BIG LIST: Olympic 'Games'
Between the rabid excitement over Olympic badminton, dressage, archery and table tennis competitions, most of us won’t be getting much sleep for the next three weeks. But it wasn’t always like this...
Thursday 2 August 2012, 12:02PM
■ Steepleswim: When the Paris Olympics came around at the turn of the century, the modern Games were still in their infancy, and several new ‘events’ managed to sneak in the back door and make fools of themselves on the international dance floor. The ‘obstacle swimming race’ was one such event. It was almost like an ordinary swimming race – only slightly more ‘interesting’, thanks to three bizarre obstacles placed randomly around the course.
First, participants showed off their stripping prowess by climbing a pole and sliding back down. Then they swam out to a flotilla of boats, which they had to climb up on, and then jump off. Then they swam under some boats to the finish line. Of course, no swimming pools at the time were big enough to play a good game of miscellaneous aquatic douchebaggery, so they had to hold the event in the River Seine, which was also the outlet for the Paris sewer system overflow. Nice
■ Dive bomber: Remember when you were a kid and you’d get so excited at the mere thought of a swimming pool you’d just run and jump in as hard as you could? Well, back in 1904 at the St Louis Games, you’d have a shiny medal waiting for you when you came up for air. The ‘plunge for distance dive’ had two simple rules.
1) Jump in the water; and 2) glide under the water as far as possible without moving your arms or legs. So basically long jump, but with more drowning potential, and with less being able to see the athletes competing. Participant’s leaps were measured after either 60 seconds had passed, or once their bodies had broken the surface. No wonder the world plunged into war a decade later if this is what passed as entertainment.
■ Catch 22: Pelota is a game played by people standing facing each other, separated by a wall, throwing a ball back and forth until one competitor finally drops it, making it the only time the childhood game of catch has ever been an Olympic sport.
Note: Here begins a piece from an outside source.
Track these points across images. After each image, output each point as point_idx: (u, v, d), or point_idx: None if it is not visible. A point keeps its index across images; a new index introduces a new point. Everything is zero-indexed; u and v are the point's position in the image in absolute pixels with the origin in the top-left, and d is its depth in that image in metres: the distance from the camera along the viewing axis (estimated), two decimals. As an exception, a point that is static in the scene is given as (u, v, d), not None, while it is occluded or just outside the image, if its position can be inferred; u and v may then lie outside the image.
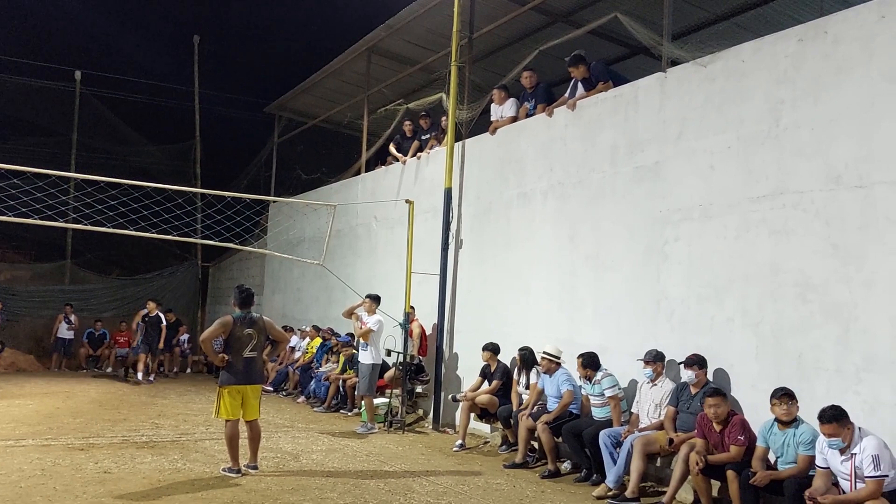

As well as being generally tedious to play unless you’re six years old or have consumed so much LSD that you’ve got the brain function of a six-year-old, the game was also rather region-specific: Pelota is played only in Spain and France.
In 1900, only two teams showed up to the games. The countries? Spain and France, naturally. A single game was played. The score? No one knows: The officials didn’t even bother to show up.
■ Torpedoed: When looking at the list of events, it’s pretty clear the 1900 Olympics were little more than a prank played by the French on the rest of the world. As evidence of that claim: Underwater swimming. Pretty self explanatory, really: competitors swam underwater for a set distance, whoever got there first without breathing wins. And it’s even more boring than what you’re imagining.
After all, with no waterproof cameras in those days, watching the event consisted of staring at a murky river for a few minutes, counting your blessings that you weren’t stuck watching a pelota match.
■ Flying solo: Solo synchronised swimming. It’s actually hard to make any more jokes about this sport, considering the title itself is probably the most spectacularly self-contained joke ever devised.
The sport amazingly continued in two more Olympic games after its debut in 1984, before being dropped after the 1992 Olympics in Barcelona. Listed reasons for the cut: low spectator appeal, confusing scoring system and the distracting, raucous laughter of the judges as they watched someone put on their serious face and then dance alone in a pool for two minutes.